> INFORMATION PROVIDED
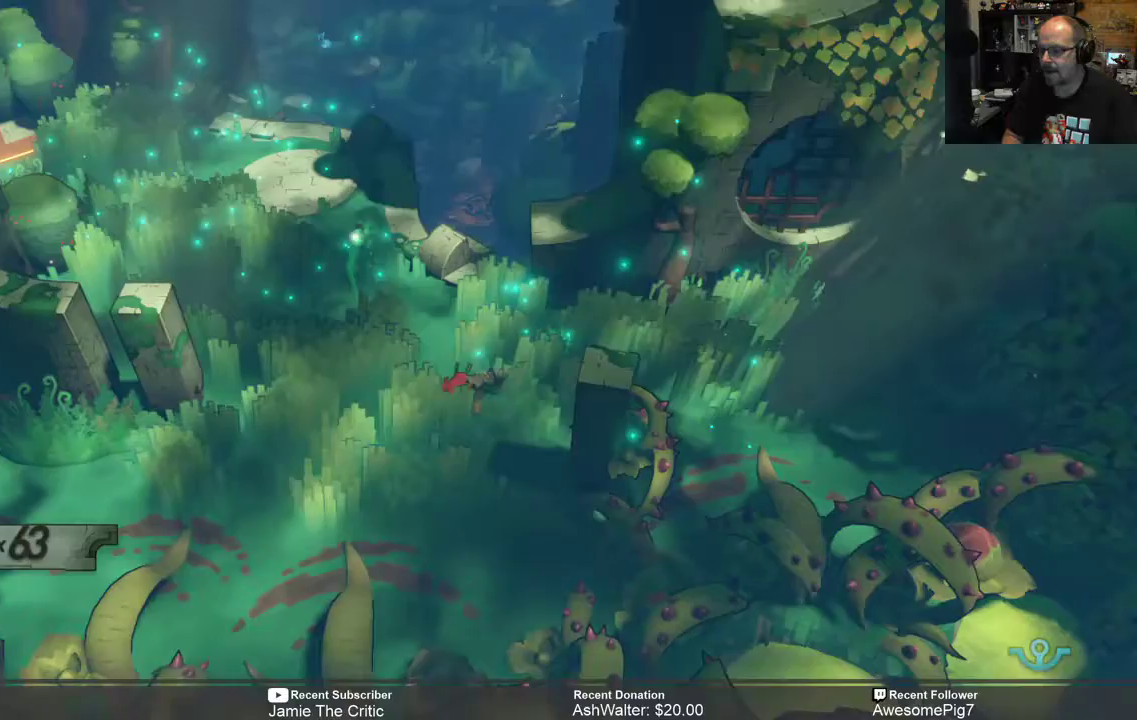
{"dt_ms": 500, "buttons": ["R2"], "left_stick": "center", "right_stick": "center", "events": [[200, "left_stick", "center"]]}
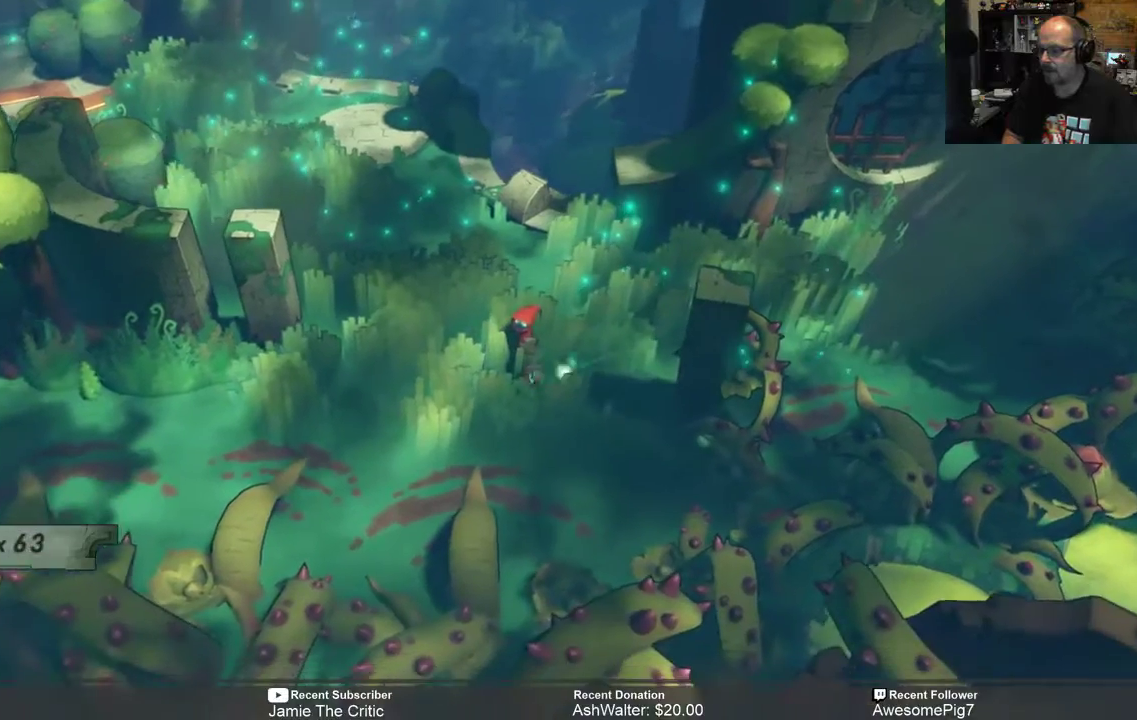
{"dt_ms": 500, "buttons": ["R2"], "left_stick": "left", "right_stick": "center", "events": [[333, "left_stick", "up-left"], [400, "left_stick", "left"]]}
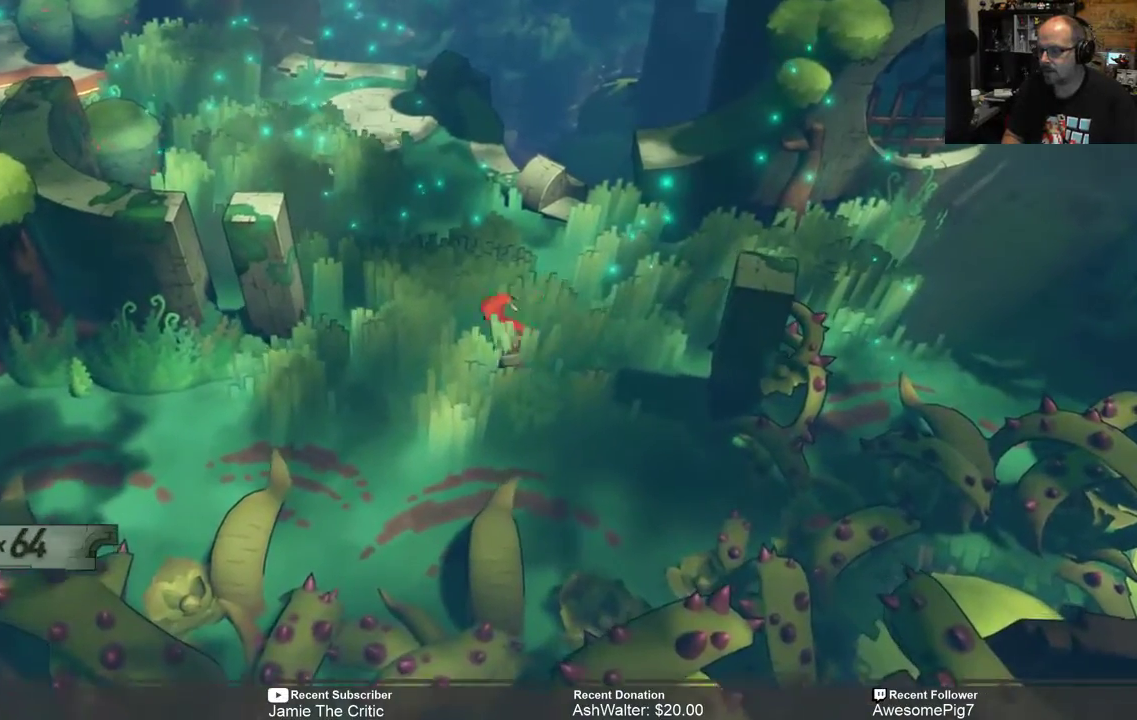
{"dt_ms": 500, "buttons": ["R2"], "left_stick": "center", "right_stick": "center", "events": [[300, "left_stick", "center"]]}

> PROBLEM STATEMENT
The reply has to reproduce every line above verbatim and contain no pictures.

> SOLUTION TO THIS EXERCISE
{"dt_ms": 500, "buttons": ["R2"], "left_stick": "center", "right_stick": "center", "events": [[200, "left_stick", "center"]]}
{"dt_ms": 500, "buttons": ["R2"], "left_stick": "left", "right_stick": "center", "events": [[333, "left_stick", "up-left"], [400, "left_stick", "left"]]}
{"dt_ms": 500, "buttons": ["R2"], "left_stick": "center", "right_stick": "center", "events": [[300, "left_stick", "center"]]}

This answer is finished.